On Saturday 28 January 2006 07:06, MIke Galbraith wrote:
> What do you think of the below as an evaluation patch? It leaves the
> bits I'd really like to change (INTERACTIVE_SLEEP() for one), so it can
> be switched on and off for easy comparison and regression testing.
>
> I really didn't want to add more to the task struct, but after trying
> different things, a timeout was the most effective means of keeping the
> nice burst aspect of the interactivity logic but still make sure that a
> burst doesn't turn into starvation.
>
> The workings are dirt simple just as before. The goal is to keep
> sleep_avg and slice_avg balanced. When an imbalance starts, immediately
> cut off interactive bonus points. If the imbalance doesn't correct
> itself through normal sleep_avg usage, we'll soon hit the (1 dynamic
> prio) trigger point, which starts a countdown toward active
> intervention. The default setting is that a task can run at higher
> dynamic priority than it's cpu usage can justify for 5 seconds. After
> than, we start trying to work off the deficit, and if we don't succeeded
> within another second (ie it was a big deficit), we demote the offender
> to the rank his cpu usage indicates.
>
> The strategy works well enough to take the wind out of irman2's sails,
> and interactive tasks can still do a nice reasonable burst of activity
> without being evicted. Down side to starvation control is that X is
> sometimes a serious cpu user, and _can_ end up in the expired array (not
> nice under load).
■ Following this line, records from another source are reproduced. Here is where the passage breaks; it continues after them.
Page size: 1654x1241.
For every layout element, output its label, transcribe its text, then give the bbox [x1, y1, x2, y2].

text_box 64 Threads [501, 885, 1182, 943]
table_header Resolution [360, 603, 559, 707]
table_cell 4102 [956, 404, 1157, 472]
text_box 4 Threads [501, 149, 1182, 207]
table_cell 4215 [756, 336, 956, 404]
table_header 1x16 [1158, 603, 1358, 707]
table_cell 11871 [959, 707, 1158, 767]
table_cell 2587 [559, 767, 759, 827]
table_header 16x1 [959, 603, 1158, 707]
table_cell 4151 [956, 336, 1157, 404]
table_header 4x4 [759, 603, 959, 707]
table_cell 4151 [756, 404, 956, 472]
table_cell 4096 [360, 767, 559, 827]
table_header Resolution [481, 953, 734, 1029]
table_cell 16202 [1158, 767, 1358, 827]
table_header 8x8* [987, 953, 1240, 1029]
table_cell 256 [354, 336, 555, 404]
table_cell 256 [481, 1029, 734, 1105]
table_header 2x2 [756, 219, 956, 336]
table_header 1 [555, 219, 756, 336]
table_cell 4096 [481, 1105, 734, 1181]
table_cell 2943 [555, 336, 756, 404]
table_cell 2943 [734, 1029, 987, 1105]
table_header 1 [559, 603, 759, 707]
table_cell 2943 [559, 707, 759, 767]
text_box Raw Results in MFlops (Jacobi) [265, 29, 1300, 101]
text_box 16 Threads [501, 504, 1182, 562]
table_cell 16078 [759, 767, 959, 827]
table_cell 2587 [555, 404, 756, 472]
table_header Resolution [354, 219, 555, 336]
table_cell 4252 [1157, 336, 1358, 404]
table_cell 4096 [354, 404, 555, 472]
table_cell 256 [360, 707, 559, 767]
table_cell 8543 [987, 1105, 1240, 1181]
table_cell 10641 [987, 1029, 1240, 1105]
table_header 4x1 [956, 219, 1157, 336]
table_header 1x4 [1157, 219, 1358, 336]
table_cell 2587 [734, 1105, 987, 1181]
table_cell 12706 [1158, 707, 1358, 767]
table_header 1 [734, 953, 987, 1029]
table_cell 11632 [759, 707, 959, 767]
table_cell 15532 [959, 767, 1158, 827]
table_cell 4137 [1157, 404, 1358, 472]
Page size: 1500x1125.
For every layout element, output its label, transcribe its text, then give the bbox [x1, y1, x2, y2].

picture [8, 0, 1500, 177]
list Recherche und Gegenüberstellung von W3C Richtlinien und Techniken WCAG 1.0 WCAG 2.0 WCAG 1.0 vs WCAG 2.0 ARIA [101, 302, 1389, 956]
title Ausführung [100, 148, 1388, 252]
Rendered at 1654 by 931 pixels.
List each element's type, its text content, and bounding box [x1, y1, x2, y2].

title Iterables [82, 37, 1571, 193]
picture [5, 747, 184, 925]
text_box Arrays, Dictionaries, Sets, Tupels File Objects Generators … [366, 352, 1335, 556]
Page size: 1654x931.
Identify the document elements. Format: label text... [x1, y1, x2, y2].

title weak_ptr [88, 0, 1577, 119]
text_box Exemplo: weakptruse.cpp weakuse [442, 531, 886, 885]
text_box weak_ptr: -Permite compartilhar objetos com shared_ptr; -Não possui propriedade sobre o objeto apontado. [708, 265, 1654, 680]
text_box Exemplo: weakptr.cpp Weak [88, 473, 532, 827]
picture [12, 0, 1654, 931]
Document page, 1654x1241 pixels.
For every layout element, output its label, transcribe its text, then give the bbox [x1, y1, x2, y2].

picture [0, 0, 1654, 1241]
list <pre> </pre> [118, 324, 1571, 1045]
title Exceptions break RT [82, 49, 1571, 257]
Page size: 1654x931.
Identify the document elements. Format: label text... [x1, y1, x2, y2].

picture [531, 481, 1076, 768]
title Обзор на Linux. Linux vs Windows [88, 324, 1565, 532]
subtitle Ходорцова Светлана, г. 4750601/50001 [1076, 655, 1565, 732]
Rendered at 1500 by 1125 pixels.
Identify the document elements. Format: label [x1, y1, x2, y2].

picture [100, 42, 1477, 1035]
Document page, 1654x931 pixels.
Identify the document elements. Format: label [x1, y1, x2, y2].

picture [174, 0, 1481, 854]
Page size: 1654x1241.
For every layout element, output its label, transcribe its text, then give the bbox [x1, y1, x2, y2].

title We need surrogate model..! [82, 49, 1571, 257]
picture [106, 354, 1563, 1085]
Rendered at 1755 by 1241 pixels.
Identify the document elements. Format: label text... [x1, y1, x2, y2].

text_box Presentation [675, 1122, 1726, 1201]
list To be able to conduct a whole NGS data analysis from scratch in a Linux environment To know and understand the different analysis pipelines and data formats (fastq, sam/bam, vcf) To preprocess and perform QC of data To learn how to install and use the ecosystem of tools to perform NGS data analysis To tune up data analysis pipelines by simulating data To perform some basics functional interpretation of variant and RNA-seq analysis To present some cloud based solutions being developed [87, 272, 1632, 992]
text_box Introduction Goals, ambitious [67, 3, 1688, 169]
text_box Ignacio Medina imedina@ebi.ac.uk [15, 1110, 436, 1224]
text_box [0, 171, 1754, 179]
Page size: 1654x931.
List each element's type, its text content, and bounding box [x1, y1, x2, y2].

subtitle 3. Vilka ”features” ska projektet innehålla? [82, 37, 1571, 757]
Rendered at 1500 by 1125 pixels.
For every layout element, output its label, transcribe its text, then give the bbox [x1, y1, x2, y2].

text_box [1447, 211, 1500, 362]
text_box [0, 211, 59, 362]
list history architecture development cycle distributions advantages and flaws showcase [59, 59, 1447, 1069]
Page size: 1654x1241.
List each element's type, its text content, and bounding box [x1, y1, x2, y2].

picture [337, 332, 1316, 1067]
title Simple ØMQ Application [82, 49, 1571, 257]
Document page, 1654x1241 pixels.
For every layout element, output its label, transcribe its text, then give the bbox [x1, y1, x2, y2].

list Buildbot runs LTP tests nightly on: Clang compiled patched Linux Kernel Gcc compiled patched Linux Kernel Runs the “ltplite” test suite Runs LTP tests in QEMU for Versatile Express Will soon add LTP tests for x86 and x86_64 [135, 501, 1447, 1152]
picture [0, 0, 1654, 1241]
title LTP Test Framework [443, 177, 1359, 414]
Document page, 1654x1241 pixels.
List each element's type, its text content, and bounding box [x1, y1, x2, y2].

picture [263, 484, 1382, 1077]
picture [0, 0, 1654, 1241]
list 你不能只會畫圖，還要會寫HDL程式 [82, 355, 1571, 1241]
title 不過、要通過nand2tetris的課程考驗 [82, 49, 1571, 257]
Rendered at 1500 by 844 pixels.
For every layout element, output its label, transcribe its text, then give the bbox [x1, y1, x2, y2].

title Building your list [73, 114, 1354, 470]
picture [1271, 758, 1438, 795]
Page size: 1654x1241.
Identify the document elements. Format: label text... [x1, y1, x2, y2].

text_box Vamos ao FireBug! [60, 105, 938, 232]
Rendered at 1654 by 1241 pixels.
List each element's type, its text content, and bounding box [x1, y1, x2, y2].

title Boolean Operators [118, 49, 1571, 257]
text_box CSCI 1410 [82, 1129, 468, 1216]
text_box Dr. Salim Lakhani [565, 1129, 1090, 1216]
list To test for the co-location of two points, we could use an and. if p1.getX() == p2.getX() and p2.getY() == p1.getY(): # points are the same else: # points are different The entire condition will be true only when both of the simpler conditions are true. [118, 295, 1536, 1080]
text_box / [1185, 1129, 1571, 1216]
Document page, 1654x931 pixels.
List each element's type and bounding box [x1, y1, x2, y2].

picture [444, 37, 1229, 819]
I personally don't think that's a show stopper
> though... all you have to do is tell the scheduler that what it already
> noticed, that X is a piggy, but an OK piggy by renicing it. It becomes
> immune from active throttling, and all is well. I know that's not going
> to be popular, but you just can't let X have free rein without leaving
> the barn door wide open. (maybe that switch should stay since the
> majority of boxen are workstations, and default to off?).
Sounds good but I have to disagree on the X renice thing. It's not that I have
a religious objection to renicing things. The problem is that our mainline
scheduler determines latency also by nice level. This means that if you
-renice a bursty cpu hog like X, then audio applications will fail unless
they too are reniced. Try it on your patch.